Search & Seizure – Applicability of Exclusionary Rule: Private Government Search – Off-Duty Police Officer Acting in Private Capacity – Opening Misaddressed Letter

State v. Willie B. Cole, 2008 WI App 178
For Cole: Scott A. Szabrowicz

Issue: Whether the action of a police officer in opening a letter misaddressed to the officer’s residence from a House of Correction inmate was private and therefore outside fourth amendment scrutiny.

Holding:

¶13   There appears to be no Wisconsin case addressing the issue when an off-duty law enforcement officer acts in a private capacity rather than as a government agent for purposes of the Fourth Amendment. However, there appears to be general agreement in other jurisdictions that have considered the issue that “[government] involvement [in a search] is not measured by the primary occupation of the actor, but by the capacity in which he acts at the time in question”; therefore, an off-duty officer acting in a private capacity in making a search does not implicate the Fourth Amendment. State v. Pearson, 514 P.2d 884, 886 (Or. Ct. App. 1973) (emphasis in original).  AccordUnited States v.
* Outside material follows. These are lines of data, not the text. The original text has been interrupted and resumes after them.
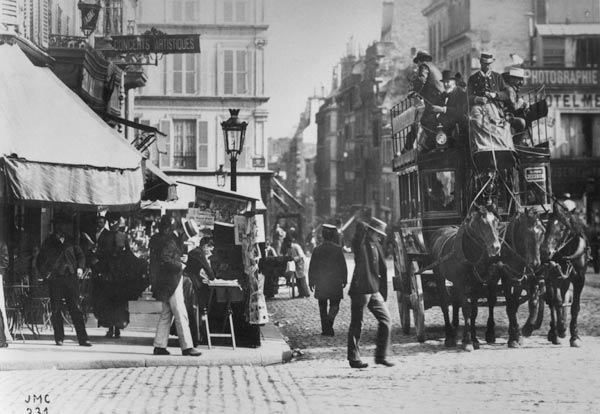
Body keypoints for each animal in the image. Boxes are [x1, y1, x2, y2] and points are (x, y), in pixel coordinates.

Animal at [428, 205, 504, 350]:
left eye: (496, 221)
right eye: (481, 223)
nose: (496, 247)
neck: (469, 253)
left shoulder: (476, 283)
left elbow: (474, 310)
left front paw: (473, 339)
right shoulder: (460, 282)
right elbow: (466, 309)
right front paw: (467, 341)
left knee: (455, 301)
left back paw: (455, 331)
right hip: (439, 275)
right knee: (444, 303)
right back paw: (449, 336)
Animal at [486, 209, 548, 348]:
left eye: (543, 231)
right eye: (524, 232)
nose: (535, 263)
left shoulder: (523, 280)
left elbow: (523, 304)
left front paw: (520, 332)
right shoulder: (506, 280)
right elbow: (510, 306)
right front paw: (513, 337)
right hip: (493, 278)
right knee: (491, 301)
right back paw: (490, 332)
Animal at [532, 207, 588, 346]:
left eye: (563, 228)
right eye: (548, 226)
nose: (544, 251)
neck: (569, 256)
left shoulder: (580, 279)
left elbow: (575, 306)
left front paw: (574, 337)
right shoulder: (554, 277)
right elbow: (556, 301)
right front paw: (561, 329)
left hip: (566, 281)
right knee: (551, 301)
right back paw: (554, 332)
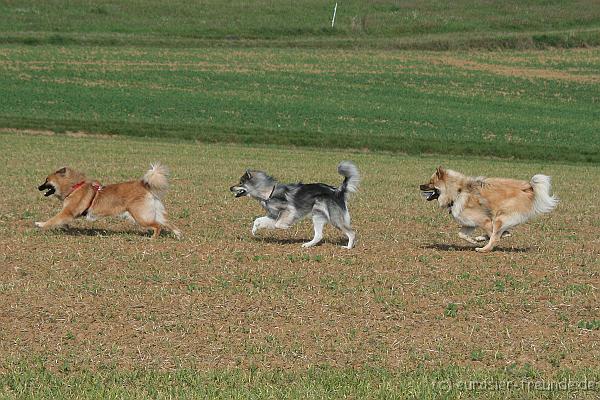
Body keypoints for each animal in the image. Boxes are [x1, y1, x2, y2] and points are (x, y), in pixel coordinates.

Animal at [34, 163, 180, 239]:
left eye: (46, 180)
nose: (38, 187)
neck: (74, 187)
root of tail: (144, 186)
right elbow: (61, 221)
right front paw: (65, 228)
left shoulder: (68, 212)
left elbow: (53, 219)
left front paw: (40, 224)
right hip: (151, 213)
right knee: (167, 223)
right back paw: (178, 234)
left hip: (140, 216)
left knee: (157, 226)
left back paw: (152, 238)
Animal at [230, 161, 360, 248]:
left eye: (240, 182)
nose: (230, 188)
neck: (268, 192)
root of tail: (338, 191)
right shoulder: (273, 215)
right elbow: (258, 220)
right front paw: (254, 231)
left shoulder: (288, 210)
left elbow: (278, 224)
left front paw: (287, 227)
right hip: (317, 216)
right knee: (319, 235)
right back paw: (307, 245)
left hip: (334, 218)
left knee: (351, 232)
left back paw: (348, 247)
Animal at [422, 167, 556, 252]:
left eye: (431, 182)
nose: (420, 186)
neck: (458, 192)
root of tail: (528, 188)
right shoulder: (469, 223)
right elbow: (461, 234)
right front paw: (473, 240)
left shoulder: (484, 220)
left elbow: (493, 236)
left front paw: (483, 241)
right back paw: (481, 239)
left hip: (500, 218)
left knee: (495, 236)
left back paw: (483, 249)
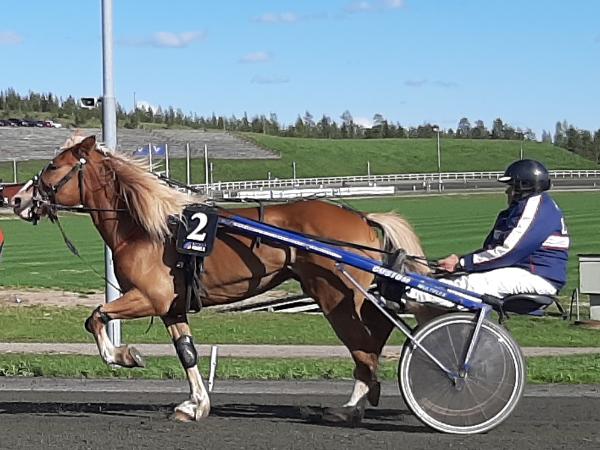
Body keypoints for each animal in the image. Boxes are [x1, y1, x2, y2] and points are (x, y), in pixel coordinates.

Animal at [12, 135, 433, 423]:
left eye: (53, 166)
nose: (17, 199)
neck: (145, 227)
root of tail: (361, 216)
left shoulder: (147, 296)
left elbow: (95, 316)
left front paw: (125, 355)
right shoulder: (171, 307)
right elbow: (187, 353)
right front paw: (196, 405)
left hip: (334, 294)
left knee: (365, 344)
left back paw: (352, 405)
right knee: (374, 335)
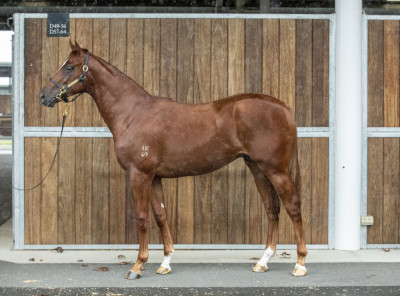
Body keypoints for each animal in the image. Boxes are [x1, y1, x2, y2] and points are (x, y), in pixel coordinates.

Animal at [39, 42, 306, 280]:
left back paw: (300, 264)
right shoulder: (155, 177)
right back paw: (263, 262)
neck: (133, 113)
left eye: (69, 67)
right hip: (257, 168)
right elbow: (161, 216)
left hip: (276, 170)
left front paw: (138, 266)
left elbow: (142, 218)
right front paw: (165, 263)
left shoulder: (140, 174)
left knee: (292, 205)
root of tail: (283, 107)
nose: (43, 96)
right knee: (272, 208)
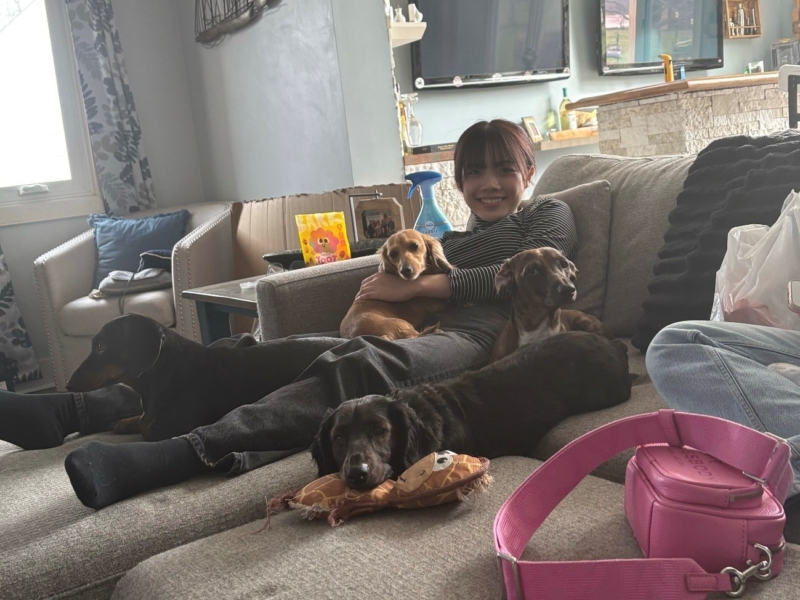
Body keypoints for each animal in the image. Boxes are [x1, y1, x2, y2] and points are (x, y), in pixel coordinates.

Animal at [67, 313, 292, 441]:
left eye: (100, 346)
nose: (68, 385)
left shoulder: (165, 431)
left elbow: (145, 427)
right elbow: (139, 419)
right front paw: (123, 423)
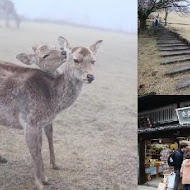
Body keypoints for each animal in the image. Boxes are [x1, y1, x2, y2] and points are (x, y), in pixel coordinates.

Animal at [0, 36, 102, 189]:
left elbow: (40, 147)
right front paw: (39, 183)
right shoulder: (30, 121)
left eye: (93, 60)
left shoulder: (41, 123)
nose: (90, 76)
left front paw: (46, 178)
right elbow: (34, 149)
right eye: (76, 60)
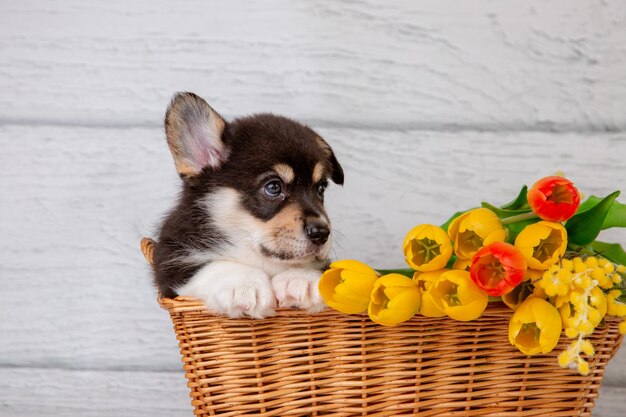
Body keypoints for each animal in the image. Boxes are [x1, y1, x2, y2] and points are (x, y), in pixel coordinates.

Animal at [153, 92, 344, 316]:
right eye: (273, 187)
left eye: (320, 188)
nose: (322, 233)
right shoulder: (170, 262)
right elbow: (212, 265)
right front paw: (244, 286)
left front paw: (301, 279)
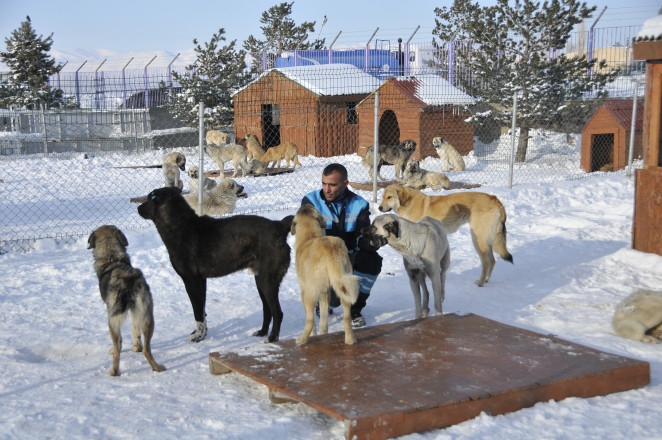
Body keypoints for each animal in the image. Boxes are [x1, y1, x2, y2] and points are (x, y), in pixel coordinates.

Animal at [87, 225, 166, 376]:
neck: (112, 258)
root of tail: (127, 280)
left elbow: (119, 343)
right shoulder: (134, 311)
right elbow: (135, 330)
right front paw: (136, 347)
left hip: (112, 321)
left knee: (118, 349)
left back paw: (114, 371)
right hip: (148, 317)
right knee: (147, 349)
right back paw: (157, 367)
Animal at [138, 187, 294, 342]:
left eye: (149, 197)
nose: (138, 208)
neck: (180, 226)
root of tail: (279, 226)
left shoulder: (191, 281)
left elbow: (197, 312)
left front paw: (198, 336)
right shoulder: (201, 281)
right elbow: (202, 311)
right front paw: (202, 333)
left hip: (267, 280)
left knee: (277, 312)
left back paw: (272, 337)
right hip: (260, 280)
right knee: (267, 310)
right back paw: (262, 332)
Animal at [294, 205, 360, 346]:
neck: (310, 235)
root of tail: (331, 249)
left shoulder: (304, 291)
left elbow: (313, 320)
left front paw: (314, 335)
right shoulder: (325, 292)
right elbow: (324, 321)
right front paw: (323, 334)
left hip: (310, 293)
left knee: (310, 321)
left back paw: (302, 340)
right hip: (345, 286)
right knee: (346, 319)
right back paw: (350, 340)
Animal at [378, 184, 512, 288]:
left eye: (389, 197)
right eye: (382, 197)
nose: (379, 207)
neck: (408, 203)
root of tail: (495, 199)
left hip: (478, 239)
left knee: (486, 261)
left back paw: (480, 283)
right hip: (486, 240)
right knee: (492, 260)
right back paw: (486, 280)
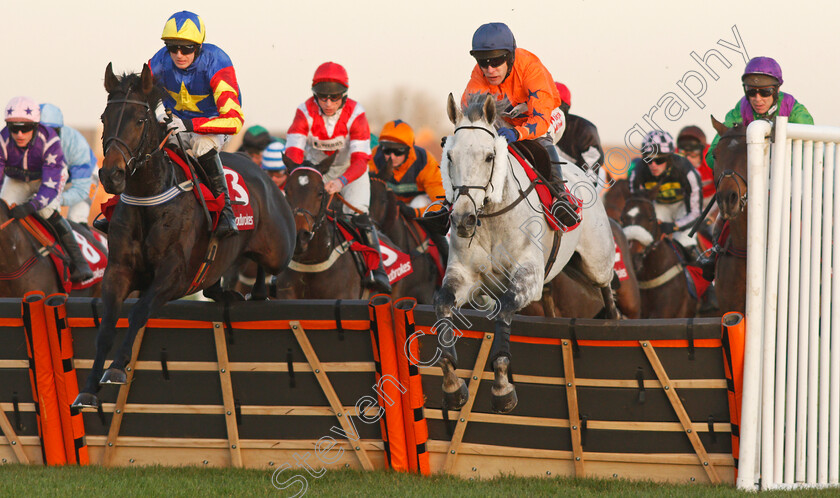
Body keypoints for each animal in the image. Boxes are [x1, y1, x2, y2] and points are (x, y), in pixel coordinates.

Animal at [73, 64, 296, 408]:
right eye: (103, 117)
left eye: (140, 120)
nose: (112, 174)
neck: (150, 197)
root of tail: (261, 173)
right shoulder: (118, 270)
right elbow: (107, 325)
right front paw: (88, 388)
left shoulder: (174, 275)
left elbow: (138, 312)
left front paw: (117, 368)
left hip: (279, 248)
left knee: (271, 265)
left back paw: (260, 289)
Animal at [436, 93, 612, 412]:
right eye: (450, 156)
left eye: (489, 156)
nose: (463, 220)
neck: (492, 217)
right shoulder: (465, 275)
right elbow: (442, 302)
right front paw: (453, 385)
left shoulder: (527, 276)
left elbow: (505, 307)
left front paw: (502, 387)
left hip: (596, 262)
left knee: (607, 286)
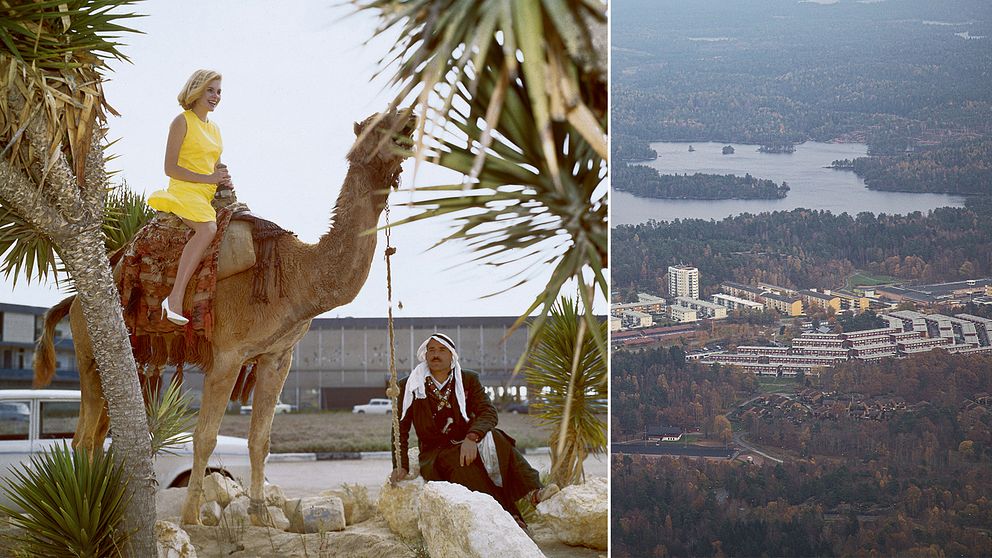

Ginglen467 F.3d 1071, 1074-76 (7th Cir. 2006); United States v. Couch 378 F. Supp. 2d 50, 58 (N.D.N.Y 2005); State v. Walker, 459 N.W.2d 527, 533 (Neb. 1990); State v. Castillo, 697 P.2d 1219, 1221 (Idaho Ct. App. 1985); People v. Luetkemeyer, 393 N.E.2d 117120 (Ill. App. Ct. 1979); State v. Woods, 790 S.W.2d 253, 257 (Mo. Ct. App. 1990); State v. Andrews 637 A.2d 787, 790-91 (Conn. App. Ct. 1994); People v. Wolder, 84 Cal. Rptr. 788, 793 (Cal. Ct. App. 1970). We agree with this conclusion. We therefore examine the totality of the circumstances, see Payano-Roman, 290 Wis. 2d 380, ¶21, to determine whether Detective Kostopulos was acting in her private capacity as a citizen or in her official capacity as a detective for the sheriff’s department when she opened Cole’s letter.

¶19      Considering the totality of the circumstances, we conclude that Detective Kostopulos was acting in her private capacity, not her official capacity, when she opened Cole’s letter. The activity she was engaged in when she opened Cole’s letter—opening mail that had been delivered to her home—was that of a private citizen.  Even given our assumption that she saw the front of the envelope before she opened it and so knew it was not intended for her, she did not know Willie Cole or Charnaye Cole or have reason to suspect that she might discover criminal activity by opening the letter. There is no evidence she was aware of any pending case or investigation relating to Cole when she opened the letter.

That the detective waited two days before turning over the letter doesn’t affect the court’s conclusion; for that matter, whatever she did subsequent to opening the envelope is seemingly irrelevant to whether her “act [of] simply opening and reading the letter” was in her private capacity, ¶20.The letter, by the way, was written by an HOC inmate awaiting trial on a battery, addressed to his sister and telling her to prevent the victim (his wife) from testifying against him. Correct name but as you can see wrong address. What might the odds have been that the address belonged to a detective?